Lower user development fee okayed for Navi Mumbai Airport
Navi Mumbai International Airport will see lower passenger charges. India's airport tariff regulator has approved reduced user development fees. Domestic flyers will pay ₹620 and international flyers ₹1,225. This decision moderates charges at the ...
The Airports Economic Regulatory Authority of India (AERA) Wednesday fixed the domestic UDF for departing passengers at ₹620 for FY28, lower than the ₹742 sought by Navi Mumbai International Airport Ltd (NMIAL). International departing passengers will pay ₹1,225 against the ₹1,467 proposed by the airport operator, according to an AERA order, reviewed by ET.
By comparison, UDFs are significantly lower at India’s early privatized hubs. At Delhi’s GMR-run Indira Gandhi International Airport, departing domestic and international passengers pay ₹129 and ₹56, respectively, while Mumbai’s Adani-run Chhatrapati Shivaji Maharaj International Airport levies ₹175 and ₹75.
The regulator also reduced the airport’s aggregate revenue requirement (ARR) to ₹14,087 crore from the ₹28,290 crore proposed under NMIAL’s multi-year tariff proposal.
AERA said the revised ARR followed a “comprehensive analysis, prudence check and due diligence” of capital expenditure, operating expenses, non-aero revenues and rate of return assumptions. It also deferred 11.32% of the approved revenue recovery to the next tariff cycle between 2030 and 2035, saying “the move was aimed at moderating airport charges for passengers and airlines.”

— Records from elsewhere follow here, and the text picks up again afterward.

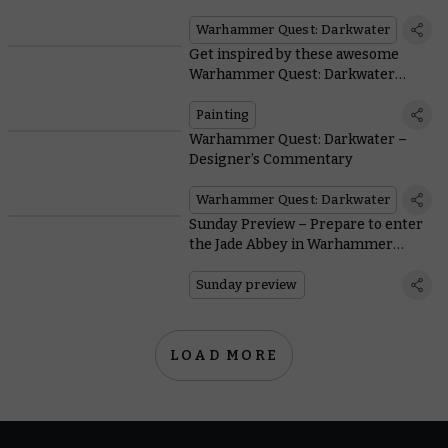
miniatures
Warhammer Quest: Darkwater
Get inspired by these awesome
Warhammer Quest: Darkwater
heroes painted by the wider
Warhammer Community
Painting
Warhammer Quest: Darkwater –
Designer’s Commentary
Warhammer Quest: Darkwater
Sunday Preview – Prepare to enter
the Jade Abbey in Warhammer
Quest: Darkwater
Sunday preview
LOAD MORE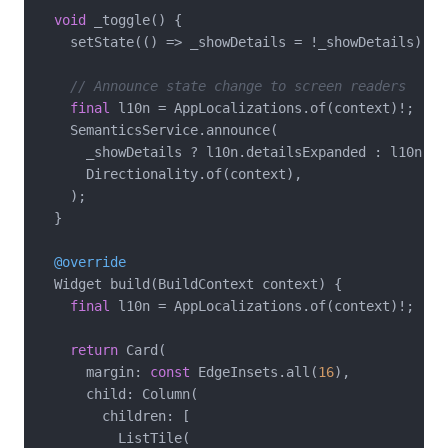
void
 _toggle() {

    setState(() => _showDetails = !_showDetails);

// Announce state change to screen readers
final
 l10n = AppLocalizations.of(context)!;

    SemanticsService.announce(

      _showDetails ? l10n.detailsExpanded : l10n.det
      Directionality.of(context),

    );

  }

@override
  Widget build(BuildContext context) {

final
 l10n = AppLocalizations.of(context)!;

return
 Card(

      margin: 
const
 EdgeInsets.all(
16
),

      child: Column(

        children: [

          ListTile(
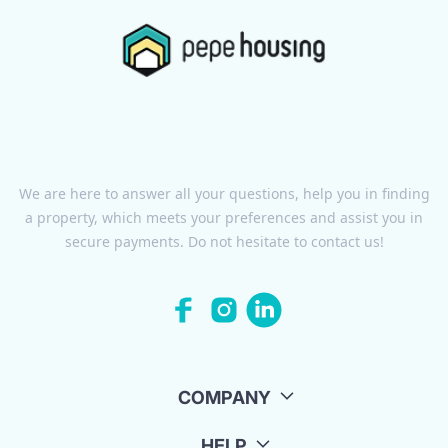
We are here to answer all your questions, help you in finding
a property, which meets your preferences and assist you in
secure payments. Do not hesitate to contact us!
COMPANY
HELP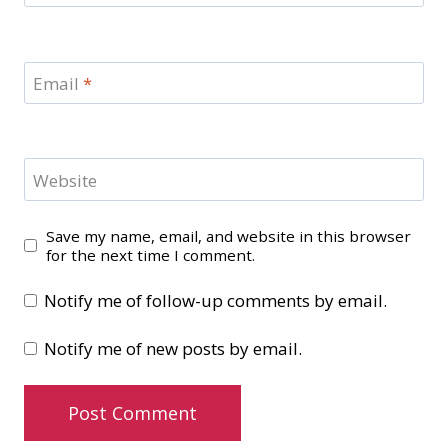
Email
*
Website
Save my name, email, and website in this browser
for the next time I comment.
Notify me of follow-up comments by email.
Notify me of new posts by email.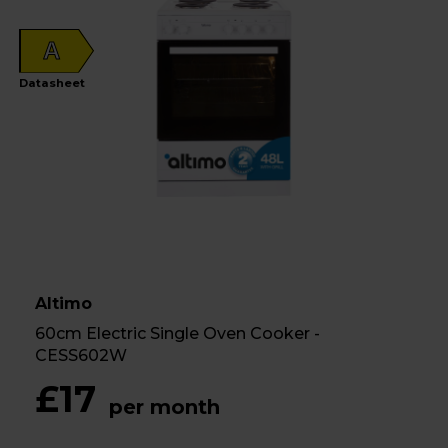
A
Datasheet
Altimo
60cm Electric Single Oven Cooker -
CESS602W
£17
per month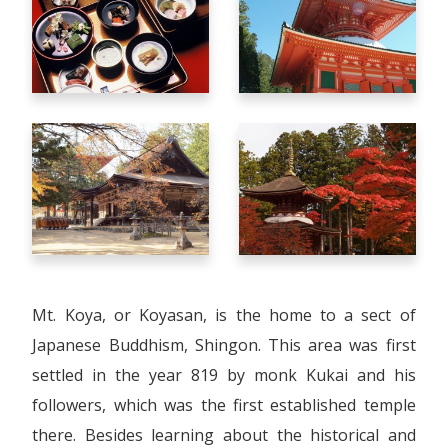
Mt. Koya, or Koyasan, is the home to a sect of
Japanese Buddhism, Shingon. This area was first
settled in the year 819 by monk Kukai and his
followers, which was the first established temple
there. Besides learning about the historical and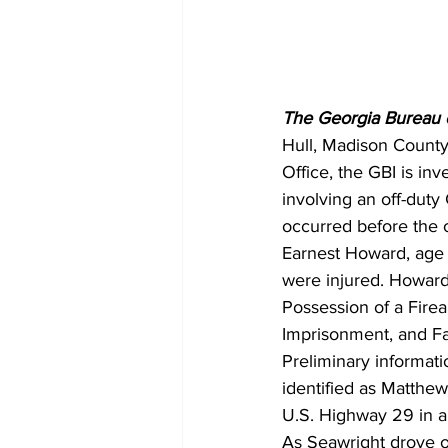
The Georgia Bureau of
Hull, Madison County,
Office, the GBI is in
involving an off-duty
occurred before the o
Earnest Howard, age 
were injured. Howard
Possession of a Firea
Imprisonment, and Fa
Preliminary informati
identified as Matthew
U.S. Highway 29 in a 
As Seawright drove on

Navi Mumbai airport, which was inaugurated in October 2025, began commercial operations on December 25 after delays in commissioning. The revised operational timeline also led the regulator to recast passenger traffic projections for the first control period.

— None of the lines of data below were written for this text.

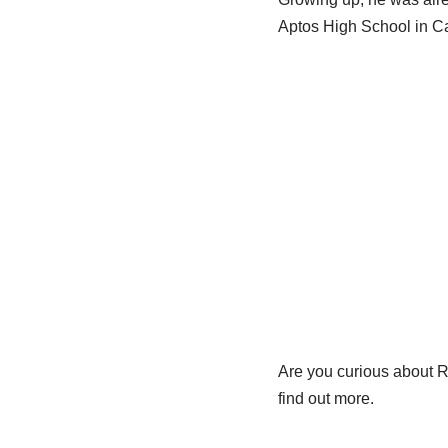
Aptos High School in Ca
Are you curious about Ro
find out more.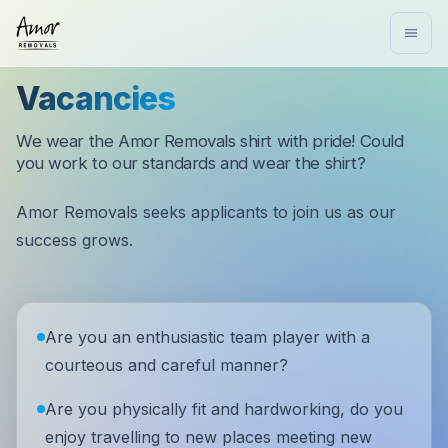
Vacancies
We wear the Amor Removals shirt with pride! Could
you work to our standards and wear the shirt?
Amor Removals seeks applicants to join us as our
success grows.
Are you an enthusiastic team player with a
courteous and careful manner?
Are you physically fit and hardworking, do you
enjoy travelling to new places meeting new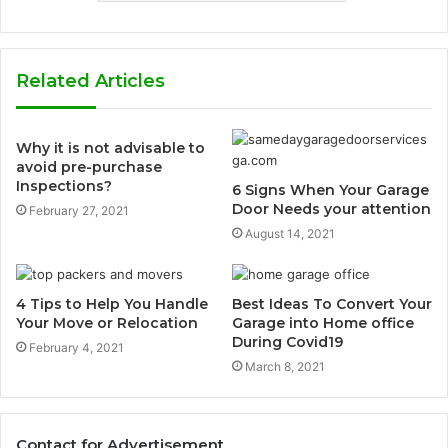
Related Articles
Why it is not advisable to
avoid pre-purchase
Inspections?
6 Signs When Your Garage
Door Needs your attention
February 27, 2021
August 14, 2021
4 Tips to Help You Handle
Best Ideas To Convert Your
Your Move or Relocation
Garage into Home office
During Covid19
February 4, 2021
March 8, 2021
Contact for Advertisement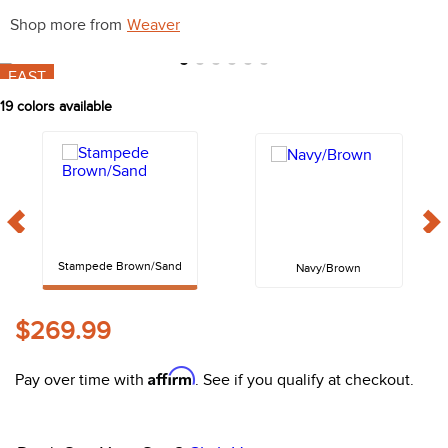
10
.
belt
Shop more from
Weaver
FAST
19
colors available
Stampede Brown/Sand
Navy/Brown
$269.99
Affirm
Pay over time with
. See if you qualify at checkout.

“In view of the revised Commercial Operations Date (COD) of December 25, 2025, passenger traffic projections was realigned,” AERA said in its order. “Accordingly, domestic traffic for FY 2025-26 were moderated and assumed for a truncated operational period of three months, instead of ten months considered earlier in NMIAL’s submission.”
The regulator also revised assumptions linked to the airport’s proposed Phase III expansion. While NMIAL had projected Phase III construction to begin in FY27, AERA said the traffic trigger for expansion was likely to materialise later than anticipated, pushing construction assumptions to FY28 and likely completion to FY31. It directed NMIAL to undertake optimal asset utilisation measures to sweat existing terminal (T1) capacity.

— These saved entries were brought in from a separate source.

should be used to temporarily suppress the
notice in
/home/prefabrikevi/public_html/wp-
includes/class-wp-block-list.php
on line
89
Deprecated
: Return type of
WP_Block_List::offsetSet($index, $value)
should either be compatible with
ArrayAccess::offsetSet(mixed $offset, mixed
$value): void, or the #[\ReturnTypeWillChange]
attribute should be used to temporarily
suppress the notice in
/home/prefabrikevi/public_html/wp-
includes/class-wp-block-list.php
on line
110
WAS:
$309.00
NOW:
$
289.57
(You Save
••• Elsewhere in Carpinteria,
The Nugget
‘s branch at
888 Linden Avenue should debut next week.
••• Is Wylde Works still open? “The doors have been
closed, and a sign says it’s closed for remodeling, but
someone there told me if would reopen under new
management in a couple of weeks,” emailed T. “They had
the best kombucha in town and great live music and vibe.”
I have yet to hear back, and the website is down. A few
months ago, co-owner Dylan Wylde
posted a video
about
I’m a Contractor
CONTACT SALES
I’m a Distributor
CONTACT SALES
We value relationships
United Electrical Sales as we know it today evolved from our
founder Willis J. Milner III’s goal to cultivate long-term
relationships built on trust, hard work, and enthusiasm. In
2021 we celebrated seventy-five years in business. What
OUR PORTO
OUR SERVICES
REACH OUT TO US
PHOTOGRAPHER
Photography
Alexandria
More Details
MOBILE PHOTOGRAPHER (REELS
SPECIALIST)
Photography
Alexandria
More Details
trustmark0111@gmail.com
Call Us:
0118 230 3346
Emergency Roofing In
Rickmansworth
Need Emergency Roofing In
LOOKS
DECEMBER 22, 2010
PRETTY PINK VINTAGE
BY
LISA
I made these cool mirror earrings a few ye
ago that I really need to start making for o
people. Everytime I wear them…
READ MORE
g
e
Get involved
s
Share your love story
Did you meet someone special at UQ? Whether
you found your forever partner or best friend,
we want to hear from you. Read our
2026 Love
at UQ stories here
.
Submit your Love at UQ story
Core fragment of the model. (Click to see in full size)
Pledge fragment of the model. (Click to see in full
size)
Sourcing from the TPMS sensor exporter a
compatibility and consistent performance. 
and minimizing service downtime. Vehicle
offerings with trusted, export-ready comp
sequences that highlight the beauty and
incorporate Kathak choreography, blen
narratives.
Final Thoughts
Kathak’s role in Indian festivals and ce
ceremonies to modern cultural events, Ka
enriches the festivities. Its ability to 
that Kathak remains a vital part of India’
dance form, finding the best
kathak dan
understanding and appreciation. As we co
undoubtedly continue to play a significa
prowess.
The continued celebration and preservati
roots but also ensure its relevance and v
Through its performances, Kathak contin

Domestic passengers account for around 73% of projected traffic. “The rationalised and moderated UDF charges would significantly benefit domestic passengers,” AERA said. The regulator also approved a variable tariff plan aimed at incentivising airlines to add new routes and expand operations during its initial years.
A week earlier, AERA approved a 10% annual UDF increase at Zurich Airport-owned Noida International Airport, which begins operations from June 15. There, domestic departing passengers will pay ₹490 and arriving passengers ₹210. Navi Mumbai’s UDF remains higher than Noida’s and is among India's highest.